# Can a smaller screen size be used?



## Oscillate (Aug 29, 2009)

I am seriously looking at buying the BenQ HT1075 (probably this weekend).
This will be set up in a darkened living room. So there is some ambient light.
It will be used as a projector for my PC screen and also to play movies from
the same PC's hard-drive or it's DVD / Blu-Ray player. The HT1075 would sit
on a shelf that is 79" tall and will be 18' 6" to 19' away from the screen.

My question concerns the screen size... Can it be SMALLER than the specified
maximum size for that distance WITHOUT DEGRADING the picture quality?
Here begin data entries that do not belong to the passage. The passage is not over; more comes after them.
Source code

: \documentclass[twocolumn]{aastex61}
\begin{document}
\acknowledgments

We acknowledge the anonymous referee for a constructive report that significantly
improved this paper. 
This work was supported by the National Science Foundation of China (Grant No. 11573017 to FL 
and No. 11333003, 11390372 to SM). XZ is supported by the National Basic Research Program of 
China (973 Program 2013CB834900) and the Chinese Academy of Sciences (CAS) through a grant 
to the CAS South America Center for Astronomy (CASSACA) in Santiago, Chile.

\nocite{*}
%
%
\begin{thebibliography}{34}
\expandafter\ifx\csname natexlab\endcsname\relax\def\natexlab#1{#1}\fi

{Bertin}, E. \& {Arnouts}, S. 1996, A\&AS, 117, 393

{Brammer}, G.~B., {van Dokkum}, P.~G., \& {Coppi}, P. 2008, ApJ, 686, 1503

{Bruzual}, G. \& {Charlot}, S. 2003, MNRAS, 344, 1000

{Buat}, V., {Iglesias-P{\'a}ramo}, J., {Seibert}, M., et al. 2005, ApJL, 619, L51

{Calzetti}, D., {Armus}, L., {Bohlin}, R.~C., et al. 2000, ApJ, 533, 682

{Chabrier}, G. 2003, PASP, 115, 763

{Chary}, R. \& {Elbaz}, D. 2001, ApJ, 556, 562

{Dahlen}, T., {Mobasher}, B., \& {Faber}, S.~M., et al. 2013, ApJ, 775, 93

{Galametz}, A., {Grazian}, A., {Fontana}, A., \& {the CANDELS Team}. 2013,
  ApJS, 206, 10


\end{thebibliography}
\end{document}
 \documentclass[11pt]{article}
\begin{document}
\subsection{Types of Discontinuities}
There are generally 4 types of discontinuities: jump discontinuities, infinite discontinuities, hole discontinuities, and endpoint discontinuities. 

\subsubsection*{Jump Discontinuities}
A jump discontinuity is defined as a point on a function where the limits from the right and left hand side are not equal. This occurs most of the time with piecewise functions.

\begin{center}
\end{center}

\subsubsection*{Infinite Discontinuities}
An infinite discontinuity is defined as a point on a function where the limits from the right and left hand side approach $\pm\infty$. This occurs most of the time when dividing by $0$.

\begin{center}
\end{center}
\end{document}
For
example, I want to be able to use a 2.40:1 aspect ratio screen (masking off the
unused white areas as needed), but only want the screen to be 40" x 96" in size.
However using the Projection Calculator Pro from projectorcentral.com ,it
calculates screen size to be 71" x 171" for a 18' 6" distance. Can I make the
HT1075's projected image smaller to fit in the desired 40" x 96" screen size
at that distance?

I could not find the answer to this newbie question.
Thank you for any and all replies


----------



## NBPk402 (Feb 21, 2012)

Oscillate said:


> I am seriously looking at buying the BenQ HT1075 (probably this weekend).
> This will be set up in a darkened living room. So there is some ambient light.
> It will be used as a projector for my PC screen and also to play movies from
> the same PC's hard-drive or it's DVD / Blu-Ray player. The HT1075 would sit
> ...


I don't think you can make the picture any smaller than they post on the calculator for a given distance... If you move the projector forward you can make it smaller. Don't forget the picture is also going to be brighter when you go smaller on the image size. I take it you can't ceiling mount the projector?


----------